### Records for the exercise
================================

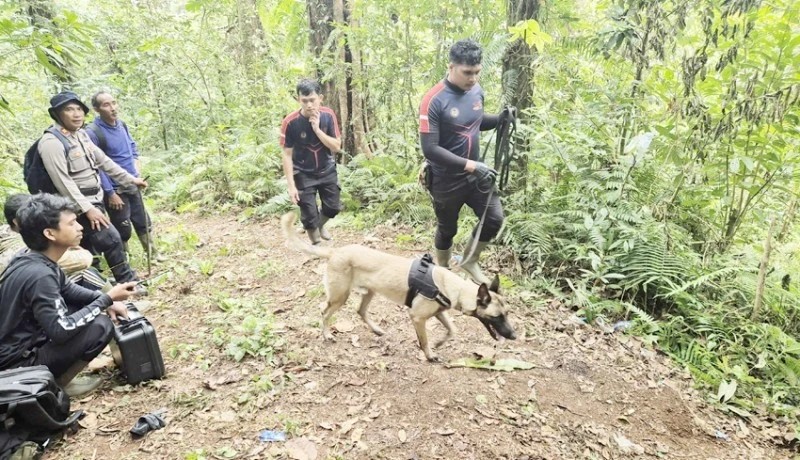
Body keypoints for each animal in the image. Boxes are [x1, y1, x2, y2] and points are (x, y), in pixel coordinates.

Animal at [284, 210, 516, 362]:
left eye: (507, 314)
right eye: (497, 317)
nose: (514, 336)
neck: (452, 287)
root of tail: (335, 251)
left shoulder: (439, 312)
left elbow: (452, 329)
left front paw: (440, 343)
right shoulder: (418, 317)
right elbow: (424, 340)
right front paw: (429, 354)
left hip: (369, 293)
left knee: (360, 311)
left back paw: (376, 329)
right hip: (340, 296)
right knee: (324, 312)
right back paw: (326, 335)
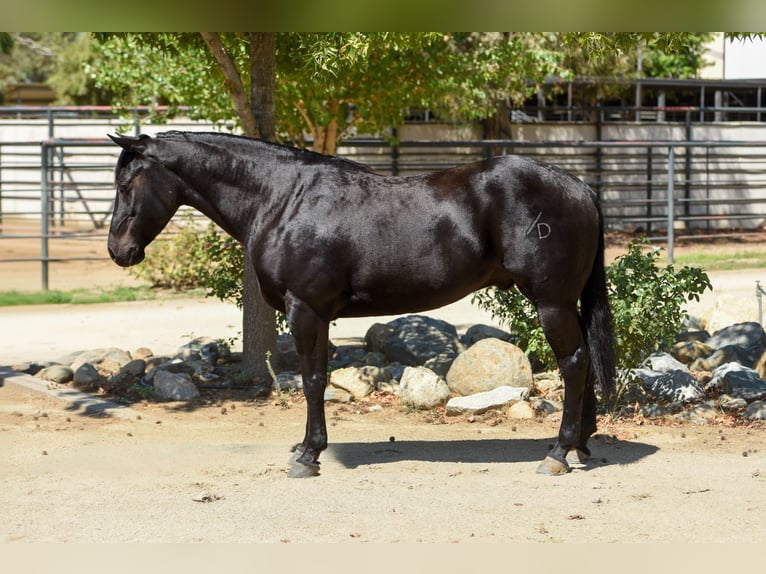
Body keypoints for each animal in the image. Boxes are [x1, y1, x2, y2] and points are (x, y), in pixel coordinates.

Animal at [107, 130, 616, 478]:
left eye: (127, 185)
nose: (118, 250)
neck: (283, 198)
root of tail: (580, 187)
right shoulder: (317, 314)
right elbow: (316, 379)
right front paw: (307, 449)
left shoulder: (306, 309)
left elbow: (313, 381)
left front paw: (308, 455)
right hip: (564, 303)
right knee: (584, 360)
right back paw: (581, 445)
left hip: (551, 302)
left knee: (573, 362)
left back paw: (557, 453)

================================

Exactly as written, print each entry, leaving all pictures out.

### Written reply
Body keypoints for each animal in the image. Boxes are [x1, y1, x2, y2] and points are (x, y), in pixel coordinates.

Animal at [284, 210, 516, 362]:
left eye: (507, 314)
right eye: (497, 317)
nose: (514, 336)
neck: (452, 287)
root of tail: (335, 251)
left shoulder: (439, 312)
left elbow: (452, 329)
left front paw: (440, 343)
right shoulder: (418, 317)
right elbow: (424, 340)
right front paw: (429, 354)
left hip: (369, 293)
left knee: (360, 311)
left back paw: (376, 329)
right hip: (340, 296)
right knee: (324, 312)
right back paw: (326, 335)
Body keypoints for each animal in the image. Boxes are [x1, y1, x2, y2] and points are (x, y), in pixel coordinates.

Animal at [107, 130, 616, 478]:
left eye: (127, 185)
nose: (118, 250)
neck: (283, 198)
root of tail: (580, 187)
right shoulder: (317, 314)
right elbow: (316, 379)
right front paw: (307, 449)
left shoulder: (306, 309)
left elbow: (313, 381)
left front paw: (308, 455)
right hip: (564, 303)
right knee: (584, 360)
right back paw: (581, 445)
left hip: (551, 302)
left knee: (573, 362)
left back paw: (557, 453)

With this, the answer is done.